Ela ainda conta que todas essas ações são feitas pensando em não gerar – ou ao menos reduzir – a geração de lixo. “Alimentos produzidos localmente não só dispensam embalagens, como absorvem grande quantidade de resíduo orgânico na fabricação de adubo e até materiais de difícil descarte como restos de madeira, que são usados na delimitação de canteiros”, acentua a ambientalista.
Pegada de carbono e desperdício
Além de tudo isso, para Visoni, “a produção agrícola nas cidades também minimiza a necessidade de transporte de alimentos a longas distâncias, reduzindo a pegada de carbono e o desperdício associado”.
Entretanto, na opinião de jornalista, sem o apoio do poder público, isso é difícil de ser feito. “É essencial que o poder público apoie o crescimento da agricultura nas áreas urbanas”, acredita.
Segundo ela, além de contribuir para a conservação de espaços públicos e reduzir a criminalidade, a agricultura urbana promove uma vida local mais vibrante e ajuda a conter o avanço descontrolado da mancha urbana, reduzindo a demanda por transporte.
“A agricultura urbana não apenas nos coloca em contato direto com a origem dos alimentos, mas também se alinha perfeitamente com os princípios da economia circular, inclusive, no aspecto social e pessoal”, acredita a especialista.
Visoni reitera que a agricultura urbana pode gerar emprego e renda, promover o renascimento da vida comunitária, oferecer lazer gratuito e melhorar a saúde física e mental das pessoas. “E, também, proporciona uma educação ambiental prática e nutricional, fortalece a segurança alimentar, integra agricultores e consumidores, e valoriza os saberes tradicionais de cultivo”, reforça.
Para a fundadora da União de Hortas Comunitárias de São Paulo, em um momento de polarização social, “a agricultura urbana nos lembra da nossa interconexão com a natureza e a importância de reconstruir pontes entre as pessoas”, sublinha.
Circularidade nas casas e embalagens
Edson Grandisoli, professor e coordenador pedagógico do Movimento Circular destaca que, ao nos referirmos à economia circular na alimentação, não é possível deixar de mencionar a importância de reduzir o desperdício e repensar o ciclo de vida dos alimentos. “Isso inclui a maneira como lidamos com resíduos e embalagens”, afirma.
Em sua opinião, a busca por alimentos não embalados, ou que utilizem embalagens sustentáveis, em conjunto com a redução do desperdício são elementos-chave desta equação. “Ao olharmos para o nosso prato de comida, todos os dias, devemos celebrar.

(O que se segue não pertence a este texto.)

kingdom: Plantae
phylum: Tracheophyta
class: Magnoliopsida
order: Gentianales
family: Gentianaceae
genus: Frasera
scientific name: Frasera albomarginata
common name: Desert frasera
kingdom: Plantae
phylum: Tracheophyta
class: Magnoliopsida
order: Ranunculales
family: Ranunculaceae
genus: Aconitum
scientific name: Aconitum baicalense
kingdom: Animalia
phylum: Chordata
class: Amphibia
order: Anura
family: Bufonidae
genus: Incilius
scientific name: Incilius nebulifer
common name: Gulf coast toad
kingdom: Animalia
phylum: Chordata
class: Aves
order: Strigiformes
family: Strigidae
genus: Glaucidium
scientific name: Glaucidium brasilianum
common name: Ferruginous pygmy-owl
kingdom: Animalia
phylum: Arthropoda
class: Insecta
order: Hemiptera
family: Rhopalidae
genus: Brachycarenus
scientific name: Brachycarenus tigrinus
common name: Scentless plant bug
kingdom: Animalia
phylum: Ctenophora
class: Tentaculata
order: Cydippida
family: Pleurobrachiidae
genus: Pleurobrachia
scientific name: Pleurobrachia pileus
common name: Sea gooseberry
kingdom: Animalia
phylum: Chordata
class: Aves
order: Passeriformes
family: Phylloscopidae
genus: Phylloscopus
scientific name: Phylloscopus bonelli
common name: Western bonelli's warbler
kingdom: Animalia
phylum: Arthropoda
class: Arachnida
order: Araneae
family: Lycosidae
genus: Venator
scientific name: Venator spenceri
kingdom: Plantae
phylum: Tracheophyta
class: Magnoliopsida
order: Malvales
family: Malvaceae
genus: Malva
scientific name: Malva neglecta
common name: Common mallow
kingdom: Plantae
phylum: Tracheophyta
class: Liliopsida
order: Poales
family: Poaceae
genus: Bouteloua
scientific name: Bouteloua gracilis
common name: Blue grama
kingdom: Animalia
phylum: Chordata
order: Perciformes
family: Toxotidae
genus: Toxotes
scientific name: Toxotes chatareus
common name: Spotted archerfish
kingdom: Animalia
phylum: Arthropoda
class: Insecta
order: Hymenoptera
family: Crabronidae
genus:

Ele é resultado do trabalho de dezenas, centenas de pessoas em parceria com o ambiente”, salienta.
Segundo o professor, conhecer melhor toda essa cadeia, da produção ao eventual descarte, deve nos fazer refletir sobre questões éticas relacionadas à disponibilidade, ao acesso e, ao mesmo tempo, a todo o desperdício que ainda existe”, comenta.
Para o especialista, a circularidade não se limita apenas à produção de alimentos, mas também ao que fazemos com as sobras de comida e embalagens após o consumo. “A adoção de práticas de ‘lixo zero’ em nossas casas e o apoio a iniciativas de reciclagem e reutilização de embalagens contribuem significativamente para a construção de uma economia mais circular e sustentável”, orienta.
“Podemos – e devemos – fazer melhores escolhas todos os dias. É um aprendizado permanente na direção de zerar a quantidade de resíduos que produzimos e garantir acesso a alimentação saudável e de qualidade para todos. Ou seja, uma alimentação circular enquanto garantia de qualidade ambiental e direito humano”, afirma Grandisoli.
Ele finaliza aconselhando que “vale a pena refletir sobre como nossas escolhas alimentares e práticas diárias podem desempenhar um papel fundamental na promoção da circularidade, tornando nossa relação com a comida mais saudável, sustentável e consciente”.